Don’t cancel it too early, though - wait until it says [download] Downloading video 1 of 1400 and has downloaded a few subtitle files (shown by lines such as [info] Writing video subtitles to: XXX.en.vtt).
Take a look at what it’s downloading (or not) and make tweaks as necessary for your situation. If all looks good, re-run the command (press the up arrow on the keyboard automatically fills in the most recently run command) and let it finish processing. And before we move on, let’s backup our command for future reference into a .txt file (open Notepad, paste the command, and save the file as scan.txt in our project directory).
Step 4: Create a list of video IDs that have subtitles
After scanning the channel and downloading only the English subtitles from the channel creator, we have narrowed 1,400 videos to 185 videos.
By default, youtube-dl’s filename includes the title of the video, but with our command, the files only have the video ID and the file extention. This allows us to easily create a list of the video IDs of the videos we want to download.
1. Head into your sub folder and select all files by pressing ctrl+A. Right click and select Copy as path.
2. Open Notepad and paste.
3. Select the first part of each line that includes the directory (in my case “D:/BMI/) and copy it. Press ctrl+H which opens Find & Replace. Paste in the above into Find and leave Replace blank. Click Replace All.
4. Now type in the file extension into Find (in my case .en.vtt”) and again leave Replace blank. Click Replace All. Run again as needed for the language variations (in my case .en-US.vtt").
You should now have a clean list of video IDs with no extra characters or lines. Scroll down the file and glance to confirm this. I’m going to save this in my BMI directory and call it good.txt.
Step 5: Download only the videos that have subtitles
We need to build another Powershell command, this time to input our final list of videos and download them. This time we want to:
A. Download only videos on our good list. (-a good.txt)
B. Merge the output into a single MKV file. (--merge-output-format “mkv”)
C. Download the subtitle files in our desired languages, same as above. (--write-sub –sub-lang en,en-US)
D. Output our videos into the video subfolder and title the videos with their YouTube title. (-o “videos%(title)s.%(ext)s”)
D (alt). Depending on the channel, you may want to have the date in the file name.
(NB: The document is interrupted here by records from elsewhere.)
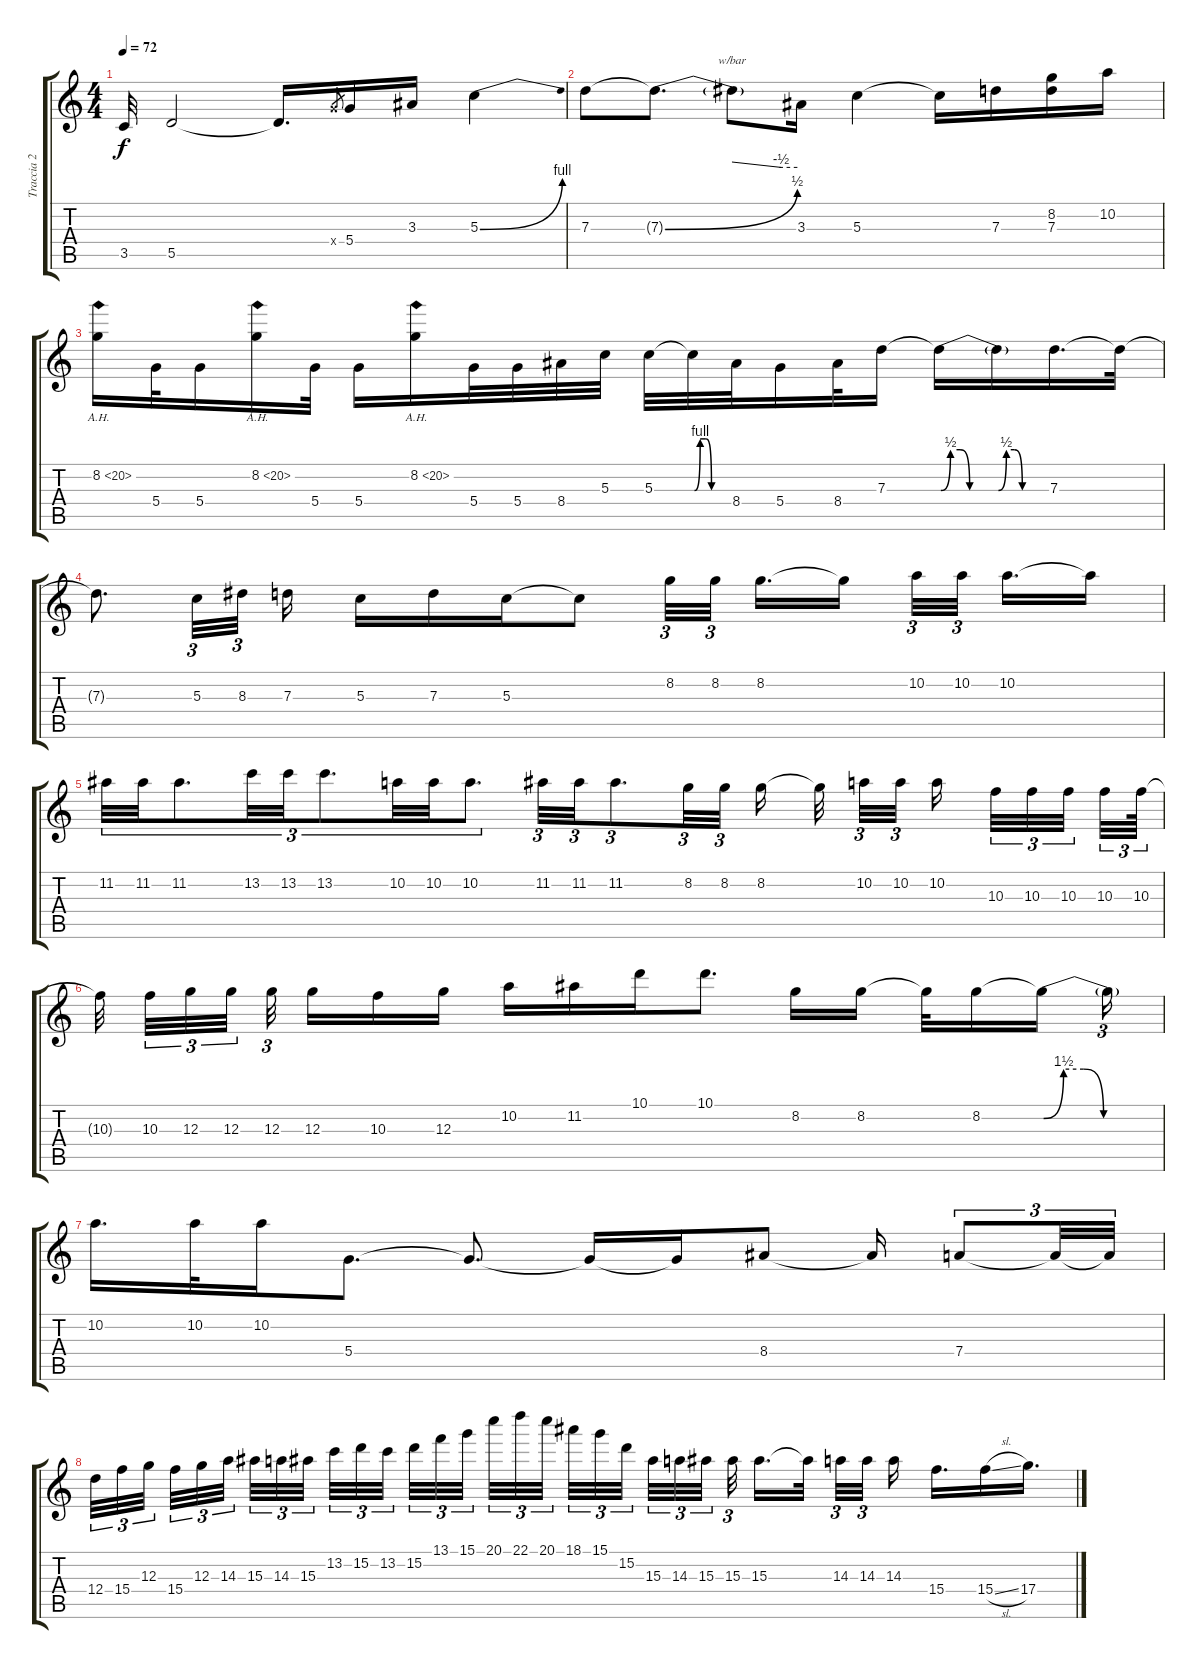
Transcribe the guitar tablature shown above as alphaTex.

\track ("Traccia 2" "Traccia 2") {instrument distortionguitar}
\staff {score tabs}
\tuning (E4 B3 G3 D3 A2 E2) {hide}
\ts (4 4)
\tempo 72
\clef g2
\ks c
3.5.32{dy f} 5.5.2 5.5{t}.16{d} 5.4{x}.8{gr} 5.4.16 3.3.16 5.3{be (bend 0 0 60 4)}.4 |
7.3.8 7.3{be (bend 0 0 60 2) t}.8{d} 7.3{t}.8{tbe (custom default 0 0 45 -2 60 -2)} 3.3.16 5.3.4 5.3{t}.16 7.3.16 (8.2 7.3).16 10.2.16 |
8.2{ah 12}.16 5.4.32 5.4.16 8.2{ah 12}.16 5.4.32 5.4.16 8.2{ah 12}.16 5.4.32 5.4.32 8.4.32 5.3.32 5.3.32 5.3{be (custom 0 0 10 4 20 4 30 0 60 0) t}.32 8.4.32 5.4.16 8.4.32 7.3.16 7.3{be (custom 0 0 10 2 20 2 30 0 60 0) t}.16 7.3{be (custom 0 0 10 2 20 2 30 0 60 0) t}.16 7.3.16{d} 7.3{t}.32 |
7.3{t}.8{d} 5.3.32{tu (3 2)} 8.3.32{tu (3 2) beam splitsecondary} 7.3.16 5.3.16 7.3.16 5.3.16 5.3{t}.8 8.2.32{tu (3 2)} 8.2.32{tu (3 2) beam splitsecondary} 8.2.16{d} 8.2{t}.16 10.2.32{tu (3 2)} 10.2.32{tu (3 2) beam splitsecondary} 10.2.16{d} 10.2{t}.16 |
11.2.32{tu (3 2)} 11.2.32{tu (3 2)} 11.2.8{d tu (3 2)} 13.2.32{tu (3 2)} 13.2.32{tu (3 2)} 13.2.8{d tu (3 2)} 10.2.32{tu (3 2)} 10.2.32{tu (3 2)} 10.2.8{d tu (3 2)} 11.2.32{tu (3 2)} 11.2.32{tu (3 2)} 11.2.8{d tu (3 2)} 8.2.32{tu (3 2)} 8.2.32{tu (3 2) beam splitsecondary} 8.2.16 8.2{t}.32{beam splitsecondary} 10.2.32{tu (3 2)} 10.2.32{tu (3 2) beam splitsecondary} 10.2.16{beam splitsecondary} 10.3.32{tu (3 2)} 10.3.32{tu (3 2)} 10.3.32{tu (3 2) beam splitsecondary} 10.3.32{tu (3 2)} 10.3.64{tu (3 2)} |
10.3{t}.32{beam splitsecondary} 10.3.32{tu (3 2)} 12.3.32{tu (3 2)} 12.3.32{tu (3 2) beam splitsecondary} 12.3.32{tu (3 2) beam splitsecondary} 12.3.16 10.3.16 12.3.16 10.2.16 11.2.16 10.1.16 10.1.8{d} 8.2.16 8.2.16 8.2{t}.32 8.2.16 8.2{be (custom 0 0 10 6 20 6 30 0 60 0) t}.16{beam splitsecondary} 8.2{t}.16{tu (3 2)} |
10.2.16{d} 10.2.32 10.2.16 5.4.8{d} 5.4{t}.8{d} 5.4{t}.16 5.4{t}.16 8.4.8 8.4{t}.16 7.4.8{tu (3 2)} 7.4{t}.32{tu (3 2)} 7.4{t}.32{tu (3 2)} |
12.4.32{tu (3 2)} 15.4.32{tu (3 2)} 12.3.32{tu (3 2) beam splitsecondary} 15.4.32{tu (3 2)} 12.3.32{tu (3 2)} 14.3.32{tu (3 2) beam splitsecondary} 15.3.32{tu (3 2)} 14.3.32{tu (3 2)} 15.3.32{tu (3 2) beam splitsecondary} 13.2.32{tu (3 2)} 15.2.32{tu (3 2)} 13.2.32{tu (3 2)} 15.2.32{tu (3 2)} 13.1.32{tu (3 2)} 15.1.32{tu (3 2) beam splitsecondary} 20.1.32{tu (3 2)} 22.1.32{tu (3 2)} 20.1.32{tu (3 2) beam splitsecondary} 18.1.32{tu (3 2)} 15.1.32{tu (3 2)} 15.2.32{tu (3 2) beam splitsecondary} 15.3.32{tu (3 2)} 14.3.32{tu (3 2)} 15.3.32{tu (3 2)} 15.3.32{tu (3 2) beam splitsecondary} 15.3.16{d} 15.3{t}.32{beam splitsecondary} 14.3.32{tu (3 2)} 14.3.32{tu (3 2) beam splitsecondary} 14.3.16 15.4.16{d} 15.4{sl}.16 17.4.16{d}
Add that to the above command if so. ( -o “videos%(upload_date)s-%(title)s.%(ext)s”)
E. Download in the best possible quality. (-f bestvideo+bestaudio/best)
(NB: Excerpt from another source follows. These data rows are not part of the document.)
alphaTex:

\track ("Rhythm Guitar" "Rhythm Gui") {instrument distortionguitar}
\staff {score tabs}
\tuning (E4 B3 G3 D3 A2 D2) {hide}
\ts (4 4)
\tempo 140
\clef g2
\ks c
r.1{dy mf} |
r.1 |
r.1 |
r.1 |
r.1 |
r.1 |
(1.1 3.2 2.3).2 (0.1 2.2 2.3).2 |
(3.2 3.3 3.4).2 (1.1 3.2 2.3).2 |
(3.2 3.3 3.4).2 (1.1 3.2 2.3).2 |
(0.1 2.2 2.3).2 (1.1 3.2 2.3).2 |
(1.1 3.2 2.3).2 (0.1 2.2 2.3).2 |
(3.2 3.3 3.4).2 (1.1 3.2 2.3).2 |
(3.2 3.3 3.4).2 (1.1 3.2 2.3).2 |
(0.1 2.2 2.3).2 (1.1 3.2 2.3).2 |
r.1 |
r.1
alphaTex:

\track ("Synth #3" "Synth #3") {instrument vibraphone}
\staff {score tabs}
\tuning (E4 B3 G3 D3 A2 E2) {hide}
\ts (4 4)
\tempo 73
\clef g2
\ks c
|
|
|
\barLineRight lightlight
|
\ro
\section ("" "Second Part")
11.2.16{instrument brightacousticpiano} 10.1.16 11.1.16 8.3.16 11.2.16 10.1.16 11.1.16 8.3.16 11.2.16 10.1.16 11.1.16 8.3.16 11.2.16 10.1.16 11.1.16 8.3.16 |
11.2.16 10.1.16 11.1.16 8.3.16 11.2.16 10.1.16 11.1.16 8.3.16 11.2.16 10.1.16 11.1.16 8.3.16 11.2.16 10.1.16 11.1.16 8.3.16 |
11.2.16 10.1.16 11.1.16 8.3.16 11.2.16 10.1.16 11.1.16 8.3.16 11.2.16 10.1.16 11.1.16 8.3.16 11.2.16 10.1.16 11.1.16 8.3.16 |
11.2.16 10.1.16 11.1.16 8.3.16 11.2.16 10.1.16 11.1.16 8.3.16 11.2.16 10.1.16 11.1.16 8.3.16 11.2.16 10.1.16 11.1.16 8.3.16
./yt-dlp -a good.txt --merge-output-format "mkv" --write-sub --sub-lang en,en-US -o "videos\%(title)s.%(ext)s" -f bestvideo+bestaudio/best
Run it and confirm what’s happening is expected. You should see .mkv video files and .vtt subtitles appear in the video subdirectory.
Once youtube-dl finishes running through your list of videos, you are all set! Backup this command too into a text file called download.txt.
Step 6 (optional): Checking for new subtitles
The cool thing about doing it this way is that as long as we keep our sub directory intact, we have a built-in system to check for videos that have had subtitles added since we ran our command (weeks, months, or years later).
- Rename the scan.txt file to scan.bat and download.txt to download.bat and now you can run these scripts just by double clicking them.
- Run scan.bat to scan for new subtitles. Check the sub directory - it will not overwrite the existing subtitle files, only download the subtitle files of videos it doesn’t have, so sorting this directory by Date Modified easily allows you to only select new subtitles.
- Follow the rest of Step 4 - Create a list of video IDs that have subtitles above to update your good.txt file (backup the original good.txt first by renaming it originalvideolist.txt).
- Check for a youtube-dl update at the official website and replace the exe in your directory.
- Run download.bat to download the new videos.